Or just be like me........get over shit and move on.  8)


----------



## Adrienne1 (Jun 23, 2008)

Uncle Bubba said:
			
		

> It would cost me $30,000 in diesel to get there.  Besides, you're going to win anyways.



It'll be a tough win for Danielle . . . regardless of the price of diesel, Uncle Bubba . . . 

You see . . . 

Rumors are circulating here in the Great White North that undercover groups have been formed by Daneille's competitors  . . . one group to steal the pellets for her easy bake oven . . . a group to spike the coffee pot with tequila . . . another group to fiddle with her chickens and get them addictied to tequila prior to their slaughter . . . other groups are in the works . . .    

Should be an interesting competition!   

And, on another note, looking forward to seeing you again in Franklin, Kevin.  We'll have to do some elbow bending this time around!


----------



## wittdog (Jun 23, 2008)

I heard it was sambuca...


----------



## Captain Morgan (Jun 23, 2008)

Sam who?


----------



## Diva Q (Jun 23, 2008)

wittdog said:
			
		

> I heard it was sambuca...



Roflmao 

Sambuca was this year.
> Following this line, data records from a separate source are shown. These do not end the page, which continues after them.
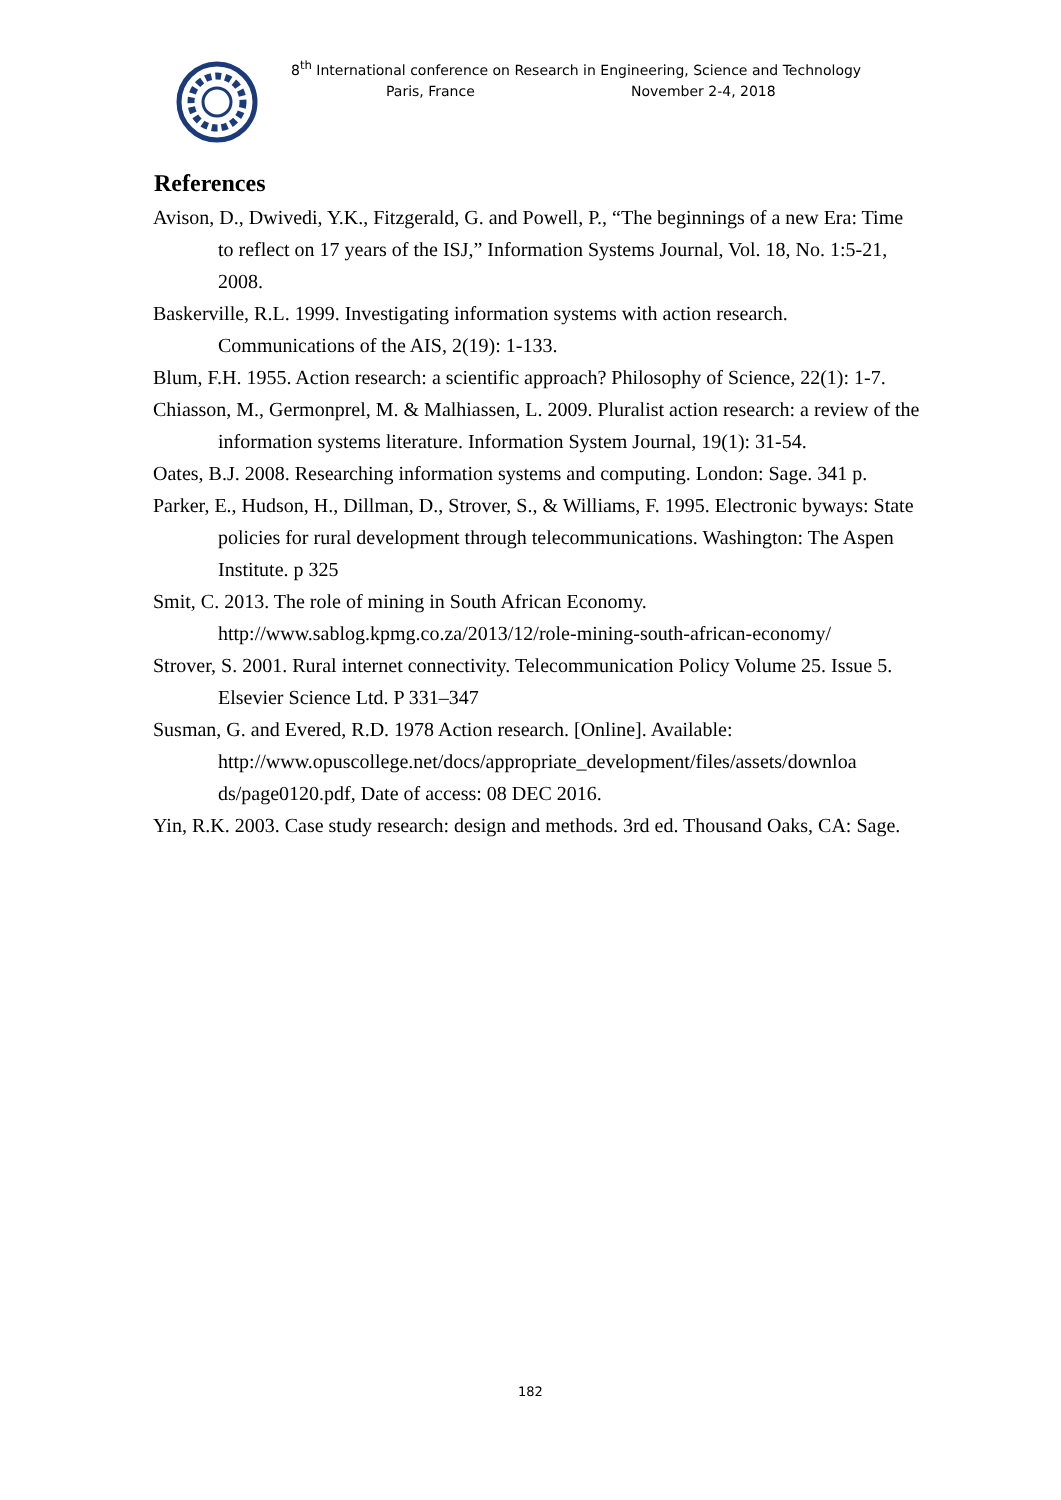8<sup>th</sup> International conference on Research in Engineering, Science and Technology
Paris, France November 2-4, 2018
References
Avison, D., Dwivedi, Y.K., Fitzgerald, G. and Powell, P., “The beginnings of a new Era: Time to reflect on 17 years of the ISJ,” Information Systems Journal, Vol. 18, No. 1:5-21, 2008.
Baskerville, R.L. 1999. Investigating information systems with action research. Communications of the AIS, 2(19): 1-133.
Blum, F.H. 1955. Action research: a scientific approach? Philosophy of Science, 22(1): 1-7.
Chiasson, M., Germonprel, M. & Malhiassen, L. 2009. Pluralist action research: a review of the information systems literature. Information System Journal, 19(1): 31-54.
Oates, B.J. 2008. Researching information systems and computing. London: Sage. 341 p.
Parker, E., Hudson, H., Dillman, D., Strover, S., & Williams, F. 1995. Electronic byways: State policies for rural development through telecommunications. Washington: The Aspen Institute. p 325
Smit, C. 2013. The role of mining in South African Economy. http://www.sablog.kpmg.co.za/2013/12/role-mining-south-african-economy/
Strover, S. 2001. Rural internet connectivity. Telecommunication Policy Volume 25. Issue 5. Elsevier Science Ltd. P 331–347
Susman, G. and Evered, R.D. 1978 Action research. [Online]. Available: http://www.opuscollege.net/docs/appropriate_development/files/assets/downloa ds/page0120.pdf, Date of access: 08 DEC 2016.
Yin, R.K. 2003. Case study research: design and methods. 3rd ed. Thousand Oaks, CA: Sage.
182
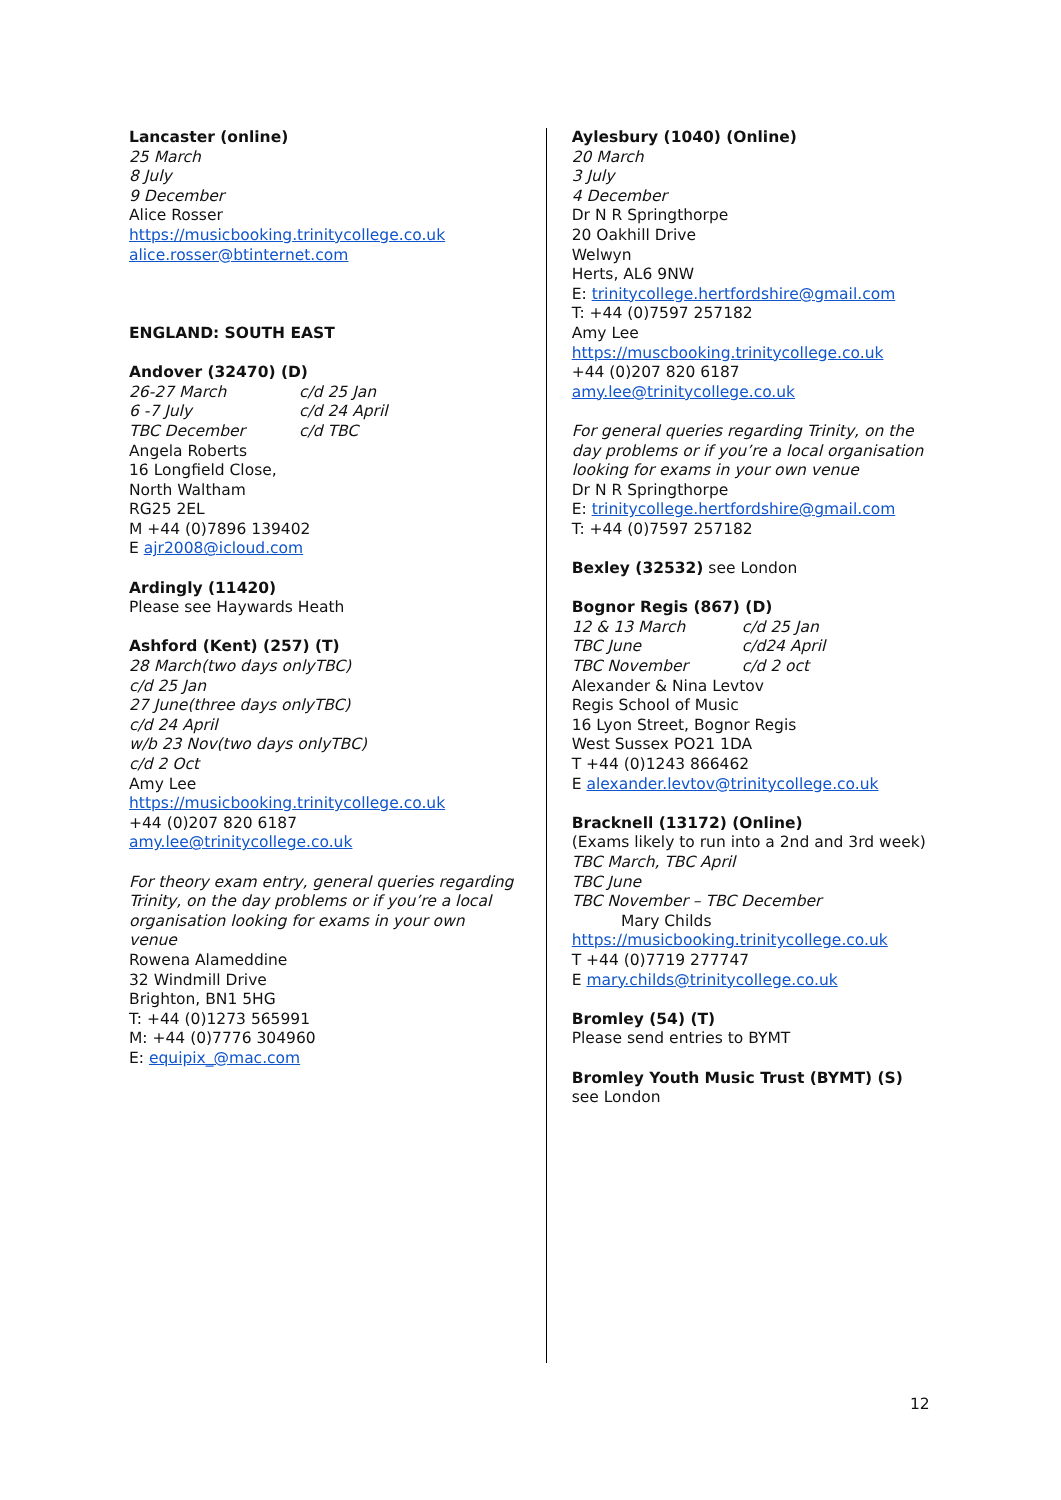Lancaster (online)
25 March
8 July
9 December
Alice Rosser
https://musicbooking.trinitycollege.co.uk
alice.rosser@btinternet.com
ENGLAND: SOUTH EAST
Andover (32470) (D)
26-27 March c/d 25 Jan
6 -7 July c/d 24 April
TBC December c/d TBC
Angela Roberts
16 Longfield Close,
North Waltham
RG25 2EL
M +44 (0)7896 139402
E ajr2008@icloud.com
Ardingly (11420)
Please see Haywards Heath
Ashford (Kent) (257) (T)
28 March(two days onlyTBC)
c/d 25 Jan
27 June(three days onlyTBC)
c/d 24 April
w/b 23 Nov(two days onlyTBC)
c/d 2 Oct
Amy Lee
https://musicbooking.trinitycollege.co.uk
+44 (0)207 820 6187
amy.lee@trinitycollege.co.uk
For theory exam entry, general queries regarding Trinity, on the day problems or if you’re a local organisation looking for exams in your own venue
Rowena Alameddine
32 Windmill Drive
Brighton, BN1 5HG
T: +44 (0)1273 565991
M: +44 (0)7776 304960
E: equipix_@mac.com
Aylesbury (1040) (Online)
20 March
3 July
4 December
Dr N R Springthorpe
20 Oakhill Drive
Welwyn
Herts, AL6 9NW
E: trinitycollege.hertfordshire@gmail.com
T: +44 (0)7597 257182
Amy Lee
https://muscbooking.trinitycollege.co.uk
+44 (0)207 820 6187
amy.lee@trinitycollege.co.uk
For general queries regarding Trinity, on the day problems or if you’re a local organisation looking for exams in your own venue
Dr N R Springthorpe
E: trinitycollege.hertfordshire@gmail.com
T: +44 (0)7597 257182
Bexley (32532) see London
Bognor Regis (867) (D)
12 & 13 March c/d 25 Jan
TBC June c/d24 April
TBC November c/d 2 oct
Alexander & Nina Levtov
Regis School of Music
16 Lyon Street, Bognor Regis
West Sussex PO21 1DA
T +44 (0)1243 866462
E alexander.levtov@trinitycollege.co.uk
Bracknell (13172) (Online)
(Exams likely to run into a 2nd and 3rd week)
TBC March, TBC April
TBC June
TBC November – TBC December
Mary Childs
https://musicbooking.trinitycollege.co.uk
T +44 (0)7719 277747
E mary.childs@trinitycollege.co.uk
Bromley (54) (T)
Please send entries to BYMT
Bromley Youth Music Trust (BYMT) (S)
see London
12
Tequila was last year and Adrienne makes some wicked good drinks.

I have my doubts about winning- too many good teams up here that know how to BBQ really well.


----------



## Adrienne1 (Jun 23, 2008)

Diva Q said:
			
		

> wittdog said:
> 
> 
> 
> ...




 shake your head, honey . . . and if that doesn't work, bounce it off a wall . . .   I think it's almost as good as in the proverbial bag


----------



## Diva Q (Jun 23, 2008)

LOL nah Ill leave it up to the 2 shrimp guys


----------



## Adrienne1 (Jun 24, 2008)

Diva Q said:
			
		

> LOL nah Ill leave it up to the 2 shrimp guys


----------



## Diva Q (Jul 3, 2008)

Ok guys wish us all (Adriennes team, Tims team) luck this weekend - we are packing all our stuff today and getting ready.  Picking up meat and groceries today and doing some prep work.

A big part of the Canadian Open is just surviving. 

We do 4 complete meals for blind turn ins for each category and 2 complete meals for on site judging all total we will present 42 meals in 48 hours for the judges. (The sauce category really is not hard you just serve your sauce in a cup provided for blind so not much of a meal but on site you can provide them with items) 

Saturdays Schedule:

Sauce - 10am
Brisket -12 pm
Pork- 2pm
Dessert - 4pm

Sunday's Schedule: 

Chicken- 10am
Ribs - 12pm
Anything Butt - 2pm
Awards 4:30pm

Basically if you can survive the Canadian Open you can do any comp out there.


----------



## Greg Rempe (Jul 3, 2008)

Remember Diva...you came on the show (twice) so the Karma will be with you...and as we all know...IT NEVER DOESN'T WORK!!


----------



## Griff (Jul 3, 2008)

Good luck Diva. Make us proud.


----------



## wittdog (Jul 3, 2008)

Good luck gang.


----------



## Puff1 (Jul 3, 2008)

Give it hell !
Good luck!


----------



## Kloset BBQR (Jul 3, 2008)

Break a leg, Diva!


----------